After Desire was published in 2013. The poems all reflect the period after Stanley's return to Vancouver after leaving to teach up north in Terrace, with the exception of a relatively short section titled "1971," which appear to be poems written in 1971 that Stanley recently uncovered and naturally enough don't mesh with the rest of the book. Many of the other poems are about moving beyond desire, generally sexual desire, though of course one could also move beyond the desire for wealth or material goods. The loss of sexual desire hits Stanley quite hard, as it was so central to him identity as a gay man. However, some of the poems, such as "West Broadway" are just about live as an old man (in his 70s) living in the city, taking the 99 bus.
"Memories of Desire" is probably more accurately described as memories of the times desire led successfully to sex. "I am unable to focus. I don't want to focus / on desires I can no longer feel. / Desires for powers over /a younger, slender guy, a boy, / a son. A surge of anticipation / of the first touch..."
"Loss of Desires" explores what it means to no longer feel desire (or compulsion). "I don't miss it, I miss missing it. I miss the / lack of it, the failure, every time, to grasp anything but the / scum of, he edgings of the shiny spot, the passion wound up."
While the next poem, "Desire for the Self," is about taking the bus, somehow it doesn't strike me as quite appropriate (for my anthology), as it sort of feeds into notions of gays as predators... "Laugh at your freedom from desire. / The boy boarding the bus may even / flash you a smile: Thanks for not wanting me."
The nature of the collection generally left me a bit depressed and downbeat, as do most poems that meditate on aging, frailty in general and on-coming death.

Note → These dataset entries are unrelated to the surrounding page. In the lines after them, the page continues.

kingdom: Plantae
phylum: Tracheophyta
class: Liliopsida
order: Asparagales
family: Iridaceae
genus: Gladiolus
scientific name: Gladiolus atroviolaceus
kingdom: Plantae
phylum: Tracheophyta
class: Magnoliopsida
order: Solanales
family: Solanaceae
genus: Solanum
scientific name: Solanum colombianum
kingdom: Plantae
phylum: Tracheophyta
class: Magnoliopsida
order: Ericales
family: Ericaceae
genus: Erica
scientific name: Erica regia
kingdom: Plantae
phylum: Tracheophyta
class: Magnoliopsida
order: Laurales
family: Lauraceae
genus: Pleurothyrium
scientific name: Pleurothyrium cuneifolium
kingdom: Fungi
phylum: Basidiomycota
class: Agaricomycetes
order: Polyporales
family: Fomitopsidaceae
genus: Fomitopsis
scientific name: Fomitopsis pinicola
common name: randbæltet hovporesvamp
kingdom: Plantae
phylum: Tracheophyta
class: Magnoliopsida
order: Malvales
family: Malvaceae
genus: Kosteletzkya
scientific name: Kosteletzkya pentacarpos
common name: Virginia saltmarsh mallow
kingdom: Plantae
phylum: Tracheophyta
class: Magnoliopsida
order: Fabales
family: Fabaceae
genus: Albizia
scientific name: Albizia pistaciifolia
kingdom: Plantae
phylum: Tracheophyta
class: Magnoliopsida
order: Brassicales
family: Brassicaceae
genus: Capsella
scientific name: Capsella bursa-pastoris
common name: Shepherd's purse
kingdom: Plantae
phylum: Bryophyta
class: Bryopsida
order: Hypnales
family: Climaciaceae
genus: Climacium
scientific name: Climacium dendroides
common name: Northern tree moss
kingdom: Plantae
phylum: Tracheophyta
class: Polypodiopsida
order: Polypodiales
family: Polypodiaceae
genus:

While in these poems Stanley is probably in the 6th Age (of Man) and on the cusp of the 7th Age, Souster had clearly arrived at the 7th Age in Come Rain, Come Shine. Maybe it is only my delusion that I am still in the 5th Age and haven't started down the slope to the 6th Age - and it is pure superstition that reading about the 6th or 7th Age will hasten their onset... But that's definitely a bit of a stumbling block preventing me from enjoying Stanley's After Desire.